Ecrit par : Bertrand | 20.06.2007
Santini est sous le coup d'une mise en examen pour prise illégale d'interet. Je ne sais pas je me faisait une autre idée de l'ethique en politique...
Ecrit par : Xavier | 21.06.2007
@Xavier
Santini.... sans doute l'illustration de la fameuse "rénovation de la vie politique" chère à Sarkozy !
Un autre semble...pour le moins fragile :
"Les Bretons n'ont pas été moins surpris d'apprendre par la presse régionale que Jean-Yves Le Drian, le président (PS) de la région Bretagne, avait été approché à plusieurs reprises après le second tour pour se voir proposer le ministère de la défense, attribué à Hervé Morin dans le gouvernement Fillon 1. M. Sarkozy est allé jusqu'à décrocher lui-même son téléphone, après plusieurs refus successifs, pour lui en formuler l'offre. Jacques Le Guen, député du Finistère, ne décolère pas. "Déjà qu'en Bretagne on est en vrac, comment voulez-vous qu'on arrive à reconquérir la région si le président de la République fait lui-même des avances au président de région ? Je ne sais pas si c'est ce qu'on appelle l'ouverture mais, en tout cas, c'est une sacrée rupture..." (Source Le Monde 21/06)
A croire que Sarkozy pensait déjà à virer son Ministre de la Défense au bout d'un mois...
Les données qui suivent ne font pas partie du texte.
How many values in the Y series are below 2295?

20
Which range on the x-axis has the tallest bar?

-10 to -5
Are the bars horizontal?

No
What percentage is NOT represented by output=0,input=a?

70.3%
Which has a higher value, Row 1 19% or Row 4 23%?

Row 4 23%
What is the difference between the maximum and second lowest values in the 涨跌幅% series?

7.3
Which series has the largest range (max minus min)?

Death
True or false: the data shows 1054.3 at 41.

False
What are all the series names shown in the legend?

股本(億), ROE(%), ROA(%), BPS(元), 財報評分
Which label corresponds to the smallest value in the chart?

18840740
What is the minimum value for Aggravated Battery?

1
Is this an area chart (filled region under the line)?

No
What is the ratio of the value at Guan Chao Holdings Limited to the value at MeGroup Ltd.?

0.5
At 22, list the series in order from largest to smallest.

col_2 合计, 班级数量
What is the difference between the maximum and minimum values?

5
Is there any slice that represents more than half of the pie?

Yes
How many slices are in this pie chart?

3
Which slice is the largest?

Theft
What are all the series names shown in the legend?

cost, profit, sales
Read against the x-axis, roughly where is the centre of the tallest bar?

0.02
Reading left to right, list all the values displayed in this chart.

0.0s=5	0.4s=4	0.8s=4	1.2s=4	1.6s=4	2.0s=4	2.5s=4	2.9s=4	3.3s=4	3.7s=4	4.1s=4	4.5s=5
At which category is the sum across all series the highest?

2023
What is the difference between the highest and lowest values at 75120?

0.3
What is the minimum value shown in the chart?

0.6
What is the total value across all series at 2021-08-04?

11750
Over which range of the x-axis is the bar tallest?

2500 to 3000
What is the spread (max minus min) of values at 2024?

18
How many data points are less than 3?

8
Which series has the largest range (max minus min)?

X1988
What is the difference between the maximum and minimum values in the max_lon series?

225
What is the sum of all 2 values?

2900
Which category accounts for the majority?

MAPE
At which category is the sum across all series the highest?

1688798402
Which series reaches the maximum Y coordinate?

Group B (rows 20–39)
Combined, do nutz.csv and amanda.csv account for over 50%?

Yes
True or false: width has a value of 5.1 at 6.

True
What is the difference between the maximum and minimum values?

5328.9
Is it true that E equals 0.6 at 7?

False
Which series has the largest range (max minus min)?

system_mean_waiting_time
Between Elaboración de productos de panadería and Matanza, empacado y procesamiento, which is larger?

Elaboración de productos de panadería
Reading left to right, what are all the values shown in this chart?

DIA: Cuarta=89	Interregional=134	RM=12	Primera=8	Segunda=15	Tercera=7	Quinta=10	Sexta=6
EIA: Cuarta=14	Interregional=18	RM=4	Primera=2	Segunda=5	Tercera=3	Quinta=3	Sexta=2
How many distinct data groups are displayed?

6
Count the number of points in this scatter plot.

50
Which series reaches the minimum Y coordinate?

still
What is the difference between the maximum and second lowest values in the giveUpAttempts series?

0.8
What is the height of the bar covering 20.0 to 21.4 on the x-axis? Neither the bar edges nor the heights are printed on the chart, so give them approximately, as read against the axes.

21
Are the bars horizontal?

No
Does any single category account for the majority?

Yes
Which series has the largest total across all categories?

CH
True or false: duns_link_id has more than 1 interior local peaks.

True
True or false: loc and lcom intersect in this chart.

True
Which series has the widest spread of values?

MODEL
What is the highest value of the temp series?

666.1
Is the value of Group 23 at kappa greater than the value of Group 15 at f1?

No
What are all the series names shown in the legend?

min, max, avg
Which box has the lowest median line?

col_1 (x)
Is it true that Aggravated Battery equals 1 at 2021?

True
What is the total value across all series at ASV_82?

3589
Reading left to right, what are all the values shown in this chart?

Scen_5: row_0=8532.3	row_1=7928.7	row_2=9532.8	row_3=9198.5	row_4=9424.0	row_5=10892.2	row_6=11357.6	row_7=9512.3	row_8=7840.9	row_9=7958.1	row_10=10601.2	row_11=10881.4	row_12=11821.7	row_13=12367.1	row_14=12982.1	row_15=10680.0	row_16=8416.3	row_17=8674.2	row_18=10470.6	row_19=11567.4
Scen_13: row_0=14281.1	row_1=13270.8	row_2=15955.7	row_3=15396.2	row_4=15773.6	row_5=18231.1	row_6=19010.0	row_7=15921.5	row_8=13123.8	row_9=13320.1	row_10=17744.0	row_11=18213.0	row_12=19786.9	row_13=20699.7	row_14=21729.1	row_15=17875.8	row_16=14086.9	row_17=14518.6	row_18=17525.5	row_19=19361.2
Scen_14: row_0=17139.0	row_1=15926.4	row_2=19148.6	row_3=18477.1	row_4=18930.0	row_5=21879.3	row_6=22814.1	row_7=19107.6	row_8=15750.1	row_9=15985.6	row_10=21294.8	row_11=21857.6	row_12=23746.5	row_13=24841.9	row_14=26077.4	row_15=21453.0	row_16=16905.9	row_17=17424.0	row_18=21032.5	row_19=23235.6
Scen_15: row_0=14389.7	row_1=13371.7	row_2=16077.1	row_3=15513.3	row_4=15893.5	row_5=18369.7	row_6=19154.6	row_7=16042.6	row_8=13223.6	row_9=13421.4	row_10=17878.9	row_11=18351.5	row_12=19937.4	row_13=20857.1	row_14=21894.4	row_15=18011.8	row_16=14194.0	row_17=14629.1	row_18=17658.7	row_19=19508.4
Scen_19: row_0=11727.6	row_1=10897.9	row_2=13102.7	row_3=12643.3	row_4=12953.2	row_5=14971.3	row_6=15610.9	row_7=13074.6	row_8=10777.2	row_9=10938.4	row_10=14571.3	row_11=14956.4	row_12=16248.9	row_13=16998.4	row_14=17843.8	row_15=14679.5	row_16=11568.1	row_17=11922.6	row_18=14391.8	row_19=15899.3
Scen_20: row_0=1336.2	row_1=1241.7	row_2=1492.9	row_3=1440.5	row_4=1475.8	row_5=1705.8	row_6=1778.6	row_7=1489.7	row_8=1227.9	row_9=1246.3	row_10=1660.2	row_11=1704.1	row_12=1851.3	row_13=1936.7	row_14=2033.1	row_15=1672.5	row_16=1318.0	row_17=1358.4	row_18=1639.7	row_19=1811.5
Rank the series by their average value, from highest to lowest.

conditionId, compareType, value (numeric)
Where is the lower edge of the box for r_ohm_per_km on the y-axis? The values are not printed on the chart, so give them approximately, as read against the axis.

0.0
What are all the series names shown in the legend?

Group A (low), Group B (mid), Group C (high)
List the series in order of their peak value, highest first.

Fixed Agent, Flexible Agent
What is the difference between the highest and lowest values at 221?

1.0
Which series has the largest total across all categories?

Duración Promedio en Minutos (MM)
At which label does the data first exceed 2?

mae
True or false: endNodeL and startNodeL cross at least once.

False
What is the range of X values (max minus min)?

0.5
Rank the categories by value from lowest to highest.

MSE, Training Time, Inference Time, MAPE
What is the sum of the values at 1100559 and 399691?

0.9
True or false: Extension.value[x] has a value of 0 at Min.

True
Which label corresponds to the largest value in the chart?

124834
Et vu les tensions actuelles au sein de l'UMP, entre Devidjian qui pense "qu'il faut pratiquer l'ouverture jusqu'aux Sarkozystes", Coppé qui dit qu'il "faudra panser quelques plaies à droite", et Raffarin - qui n'est pourtant pas le pire des gauchistes - affirmer (souhaiter ??) "qu'il n'y aura pas de majorité pour voter la TVA sociale", ça m'a l'air assez mal parti la cohésion majoritaire ! Sans compter que le groupe UMP compte désormais une députée de moins, qui elle, parle carrément de "double trahison" à propos de Sarkozy.
Ecrit par : Bertrand | 21.06.2007
à Bertrand
C'est certain que dans les rangs de l'UMP la pillule est un peu amère... surtout du côté des libéraux qui ne compte que Novelli comme représentant au gvt. D'autant que Novelli est loin d'être une lumière...
Maintenant, cela montre bien que Sarko a une démarche d'ouverture sincère. Quelque part il prend le risque d'avoir une majorité moins monolithique que prévu. Il n'est pas non plus complètement idiot de penser que l'affaire de l'annonce de la TVA sociale a été suffisament mal gérée pour que ce ne soit pas totalement involontaire. Que Borloo est gaffé est une chose. Que Fillon n'ait pas rectifié le tir est plus étrange. Que Sarko est attendu le dernier moment pour le faire, l'est encore plus.
Je pense que Sarko compte réellement devenir l'artisan d'une recomposition politique. En captant des socialistes modernes, il ne fait que démontrer l'archaïsme du PS. En marginalisant les libéraux et en se souciant assez peu des députés UMP tendance "godillots", il prend acte de leur faiblesse et de leur nullité. On sait bien que ces armées de députés UMP seront les premiers à le lâcher car il n'ont aucun intérêt pour leur mandat national et font tjs de la politique à la grand papa, matinée de clientelisme et de populisme.
En fait la majorité rêveé de Sarko n'est pas à l'Assemblée, mais dans son gouvernement. Et si le Nouveau Centre n'y occupe clairement pas de postes clés, il a quand même trois représentants. Ce qui est bcp pour un parti dont tu dis qu'il risque de n'occuper qu'un rôle de force d'appoint vouée à se fondre dans un rôle d'UMP bis.
Au contraire, je pense que Sarko a fait le constat que grâce à leur passage à l'UDF des années 2002-2005, les députés UDF sont des élus qui bossent et savent contribuer constructivement au débat politique.